Nice. San Diego’s $30 million spacious, curb-protected Rose Creek Bikeway is wide open and ready to ride.
The California Coastal Commission gave the thumbs-up to expanding Santa Barbara’s bikeshare system along the city’s waterfront, while giving a solid thumbs-down to an appeal from a self-appointed city hall watchdog who complains they’ll mar her views.
Treehugger talks with dads who use their cargo bikes to take their kids everywhere, including an English father of two who now lives in Thousand Oaks.
Thirty-one people have suffered broken bones at the hands and batons of Bakersfield cops over the last four years, including a 37-year old man who was beaten for the crime of not having a light on his bicycle, ending up with a compound fracture and charges for assaulting an officer and resisting arrest by allowing them to beat him.
Cycling Weekly considers how to safely store your ebike.
Next City says cars want the streets back now that the pandemic is — hopefully — ending, but cities would be better off without them.
Regardless of what the advertorials say, no bike lock offers “impenetrable bike security;” with the right tools and enough time, a determined bike thief can get through anything.
Support is growing for a repeal of Seattle’s counterproductive bike helmet mandate, which is blamed for unfairly targeting riders of color.
There’s a special place in hell for whoever stole the bicycle a 57-year-old Arizona man with autism and schizophrenia used as his only form of transportation, as well as therapy
Not only is RAGBAI back this year, you can leave your mask at home for the annual ride across Iowa.

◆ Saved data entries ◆

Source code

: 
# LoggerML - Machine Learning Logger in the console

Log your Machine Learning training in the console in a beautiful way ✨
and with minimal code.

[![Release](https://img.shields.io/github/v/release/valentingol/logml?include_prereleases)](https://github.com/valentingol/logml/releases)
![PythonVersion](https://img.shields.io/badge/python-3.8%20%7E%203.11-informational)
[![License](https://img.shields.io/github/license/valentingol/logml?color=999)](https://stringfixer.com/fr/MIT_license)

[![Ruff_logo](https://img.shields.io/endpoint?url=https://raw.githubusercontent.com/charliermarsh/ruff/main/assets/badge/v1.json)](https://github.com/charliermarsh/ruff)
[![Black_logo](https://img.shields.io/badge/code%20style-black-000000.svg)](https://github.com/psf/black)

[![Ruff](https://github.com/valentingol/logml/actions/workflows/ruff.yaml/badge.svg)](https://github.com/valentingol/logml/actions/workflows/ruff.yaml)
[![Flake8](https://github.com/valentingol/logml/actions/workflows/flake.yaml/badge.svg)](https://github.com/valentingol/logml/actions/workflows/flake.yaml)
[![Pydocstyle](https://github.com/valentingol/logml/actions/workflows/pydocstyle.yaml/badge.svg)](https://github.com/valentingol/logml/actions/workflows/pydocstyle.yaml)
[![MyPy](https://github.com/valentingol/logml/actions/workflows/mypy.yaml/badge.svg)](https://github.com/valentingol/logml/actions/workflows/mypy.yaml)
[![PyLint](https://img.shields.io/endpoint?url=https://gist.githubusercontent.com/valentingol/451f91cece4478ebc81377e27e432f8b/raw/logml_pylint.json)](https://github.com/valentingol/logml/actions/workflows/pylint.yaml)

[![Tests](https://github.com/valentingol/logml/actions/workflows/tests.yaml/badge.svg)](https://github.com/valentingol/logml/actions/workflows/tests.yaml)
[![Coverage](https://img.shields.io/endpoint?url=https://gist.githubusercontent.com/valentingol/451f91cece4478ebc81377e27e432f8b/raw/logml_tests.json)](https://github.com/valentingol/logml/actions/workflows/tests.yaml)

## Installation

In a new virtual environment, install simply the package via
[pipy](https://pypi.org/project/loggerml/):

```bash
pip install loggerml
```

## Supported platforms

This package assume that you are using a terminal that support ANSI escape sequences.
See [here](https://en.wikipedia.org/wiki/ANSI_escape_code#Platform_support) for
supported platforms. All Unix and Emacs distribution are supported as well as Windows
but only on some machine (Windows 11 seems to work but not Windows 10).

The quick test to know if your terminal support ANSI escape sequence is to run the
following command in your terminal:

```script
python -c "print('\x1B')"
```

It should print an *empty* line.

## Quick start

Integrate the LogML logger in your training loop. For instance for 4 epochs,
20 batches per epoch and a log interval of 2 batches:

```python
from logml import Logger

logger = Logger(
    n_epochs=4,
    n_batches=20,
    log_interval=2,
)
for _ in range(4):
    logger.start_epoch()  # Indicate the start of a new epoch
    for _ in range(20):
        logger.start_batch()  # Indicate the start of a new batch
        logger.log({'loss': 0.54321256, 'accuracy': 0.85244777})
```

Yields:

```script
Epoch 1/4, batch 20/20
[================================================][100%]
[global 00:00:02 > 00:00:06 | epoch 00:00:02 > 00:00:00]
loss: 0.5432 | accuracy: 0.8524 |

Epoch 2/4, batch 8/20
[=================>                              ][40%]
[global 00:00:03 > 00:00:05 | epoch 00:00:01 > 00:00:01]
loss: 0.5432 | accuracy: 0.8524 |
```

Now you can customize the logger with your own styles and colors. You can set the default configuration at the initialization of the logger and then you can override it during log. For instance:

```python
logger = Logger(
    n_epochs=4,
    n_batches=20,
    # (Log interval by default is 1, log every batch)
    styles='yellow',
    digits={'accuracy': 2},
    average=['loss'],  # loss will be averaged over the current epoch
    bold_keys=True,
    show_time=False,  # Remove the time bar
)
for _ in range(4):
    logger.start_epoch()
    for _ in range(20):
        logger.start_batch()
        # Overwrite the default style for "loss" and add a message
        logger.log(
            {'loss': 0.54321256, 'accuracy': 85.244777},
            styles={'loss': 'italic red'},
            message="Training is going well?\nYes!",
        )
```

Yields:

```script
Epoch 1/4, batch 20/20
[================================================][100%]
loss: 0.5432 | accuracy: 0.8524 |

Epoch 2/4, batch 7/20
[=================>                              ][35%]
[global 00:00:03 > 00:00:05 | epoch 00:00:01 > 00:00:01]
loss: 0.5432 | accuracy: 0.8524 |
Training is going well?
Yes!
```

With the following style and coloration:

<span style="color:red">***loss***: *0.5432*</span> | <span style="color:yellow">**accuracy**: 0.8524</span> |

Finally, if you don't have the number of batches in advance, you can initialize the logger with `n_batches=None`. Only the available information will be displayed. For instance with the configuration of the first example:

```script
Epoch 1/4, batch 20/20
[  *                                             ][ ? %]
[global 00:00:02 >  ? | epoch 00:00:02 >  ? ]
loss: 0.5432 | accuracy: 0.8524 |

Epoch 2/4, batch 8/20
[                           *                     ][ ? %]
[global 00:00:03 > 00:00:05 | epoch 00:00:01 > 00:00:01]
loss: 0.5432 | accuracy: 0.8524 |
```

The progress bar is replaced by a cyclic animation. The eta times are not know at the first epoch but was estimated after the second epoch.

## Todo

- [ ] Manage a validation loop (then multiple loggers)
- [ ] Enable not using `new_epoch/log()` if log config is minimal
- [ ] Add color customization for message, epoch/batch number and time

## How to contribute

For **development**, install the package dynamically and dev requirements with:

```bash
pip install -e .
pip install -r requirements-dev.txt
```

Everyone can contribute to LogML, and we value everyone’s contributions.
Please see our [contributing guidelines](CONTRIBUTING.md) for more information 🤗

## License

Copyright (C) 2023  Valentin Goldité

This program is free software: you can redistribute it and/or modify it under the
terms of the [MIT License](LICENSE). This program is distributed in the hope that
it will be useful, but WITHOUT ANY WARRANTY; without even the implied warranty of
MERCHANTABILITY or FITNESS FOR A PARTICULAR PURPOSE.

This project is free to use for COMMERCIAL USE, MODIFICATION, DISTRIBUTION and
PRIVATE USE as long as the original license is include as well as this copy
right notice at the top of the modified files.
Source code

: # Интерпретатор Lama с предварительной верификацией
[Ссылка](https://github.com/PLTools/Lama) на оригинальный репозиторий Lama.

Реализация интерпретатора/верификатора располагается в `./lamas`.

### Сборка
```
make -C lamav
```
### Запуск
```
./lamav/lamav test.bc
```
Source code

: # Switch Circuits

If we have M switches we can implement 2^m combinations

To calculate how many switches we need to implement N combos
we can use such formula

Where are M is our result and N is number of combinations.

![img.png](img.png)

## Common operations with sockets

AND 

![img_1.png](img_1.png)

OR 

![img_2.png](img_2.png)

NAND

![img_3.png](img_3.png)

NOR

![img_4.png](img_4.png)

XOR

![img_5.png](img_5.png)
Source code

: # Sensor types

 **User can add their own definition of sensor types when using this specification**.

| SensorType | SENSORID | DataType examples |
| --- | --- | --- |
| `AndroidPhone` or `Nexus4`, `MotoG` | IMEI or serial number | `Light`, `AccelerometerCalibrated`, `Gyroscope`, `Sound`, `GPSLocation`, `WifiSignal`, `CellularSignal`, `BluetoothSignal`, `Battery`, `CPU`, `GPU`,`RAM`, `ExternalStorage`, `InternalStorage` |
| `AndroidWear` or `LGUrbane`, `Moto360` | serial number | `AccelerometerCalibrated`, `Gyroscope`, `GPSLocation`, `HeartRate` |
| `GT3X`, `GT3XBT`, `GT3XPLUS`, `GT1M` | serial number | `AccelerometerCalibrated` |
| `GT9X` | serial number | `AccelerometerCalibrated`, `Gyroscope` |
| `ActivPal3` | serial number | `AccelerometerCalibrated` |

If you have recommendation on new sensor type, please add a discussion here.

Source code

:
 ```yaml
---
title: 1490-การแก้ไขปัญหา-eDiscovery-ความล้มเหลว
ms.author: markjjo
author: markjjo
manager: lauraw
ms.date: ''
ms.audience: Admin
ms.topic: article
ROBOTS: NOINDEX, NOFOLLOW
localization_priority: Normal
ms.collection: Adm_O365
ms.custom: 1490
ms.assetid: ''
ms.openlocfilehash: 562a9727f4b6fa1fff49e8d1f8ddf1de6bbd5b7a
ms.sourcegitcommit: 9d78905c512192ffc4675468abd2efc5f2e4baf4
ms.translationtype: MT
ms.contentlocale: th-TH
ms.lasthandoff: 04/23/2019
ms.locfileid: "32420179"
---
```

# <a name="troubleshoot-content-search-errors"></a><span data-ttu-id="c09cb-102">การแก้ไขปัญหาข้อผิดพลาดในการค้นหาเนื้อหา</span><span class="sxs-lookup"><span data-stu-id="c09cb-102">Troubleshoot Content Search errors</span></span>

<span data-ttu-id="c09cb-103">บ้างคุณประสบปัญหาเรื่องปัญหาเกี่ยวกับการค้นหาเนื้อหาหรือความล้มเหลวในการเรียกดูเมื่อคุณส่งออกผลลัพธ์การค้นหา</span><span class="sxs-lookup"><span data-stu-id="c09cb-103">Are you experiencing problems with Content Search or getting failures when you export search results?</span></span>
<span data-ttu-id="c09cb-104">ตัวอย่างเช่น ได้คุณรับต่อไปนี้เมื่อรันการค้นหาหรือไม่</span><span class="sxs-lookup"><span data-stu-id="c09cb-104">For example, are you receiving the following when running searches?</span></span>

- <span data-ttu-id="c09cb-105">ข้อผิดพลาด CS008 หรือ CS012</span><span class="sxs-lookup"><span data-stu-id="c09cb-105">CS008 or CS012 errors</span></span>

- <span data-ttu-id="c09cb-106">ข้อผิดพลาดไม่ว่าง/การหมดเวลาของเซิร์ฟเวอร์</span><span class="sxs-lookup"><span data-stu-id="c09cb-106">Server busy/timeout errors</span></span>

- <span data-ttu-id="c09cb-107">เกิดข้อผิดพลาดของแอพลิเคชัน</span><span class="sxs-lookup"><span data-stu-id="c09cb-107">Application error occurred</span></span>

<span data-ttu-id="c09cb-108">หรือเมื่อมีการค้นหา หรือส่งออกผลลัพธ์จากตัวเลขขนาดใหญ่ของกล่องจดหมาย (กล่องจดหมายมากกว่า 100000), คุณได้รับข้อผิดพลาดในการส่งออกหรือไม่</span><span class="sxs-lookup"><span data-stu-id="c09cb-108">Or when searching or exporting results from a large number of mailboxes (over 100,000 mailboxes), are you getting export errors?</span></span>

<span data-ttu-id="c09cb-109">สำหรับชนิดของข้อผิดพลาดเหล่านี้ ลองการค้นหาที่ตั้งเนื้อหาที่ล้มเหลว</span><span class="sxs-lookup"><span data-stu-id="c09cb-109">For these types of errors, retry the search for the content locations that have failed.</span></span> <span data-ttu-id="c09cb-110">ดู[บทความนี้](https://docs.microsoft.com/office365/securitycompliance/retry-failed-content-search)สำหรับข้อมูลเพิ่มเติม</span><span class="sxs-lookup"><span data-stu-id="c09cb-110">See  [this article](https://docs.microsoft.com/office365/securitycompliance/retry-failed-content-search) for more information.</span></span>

◆ PARTS OF THE EXERCISE ◆
A: Please print the part of the bike news roundup that begins at the words "The California Coastal" and stops after "in Thousand Oaks.".
B: According to the bike news roundup, how many people have suffered broken bones at the hands of Bakersfield police over the last four years?

◆ EXPECTED RESULTS ◆
A:
The California Coastal Commission gave the thumbs-up to expanding Santa Barbara’s bikeshare system along the city’s waterfront, while giving a solid thumbs-down to an appeal from a self-appointed city hall watchdog who complains they’ll mar her views.
Treehugger talks with dads who use their cargo bikes to take their kids everywhere, including an English father of two who now lives in Thousand Oaks.

B: Thirty-one.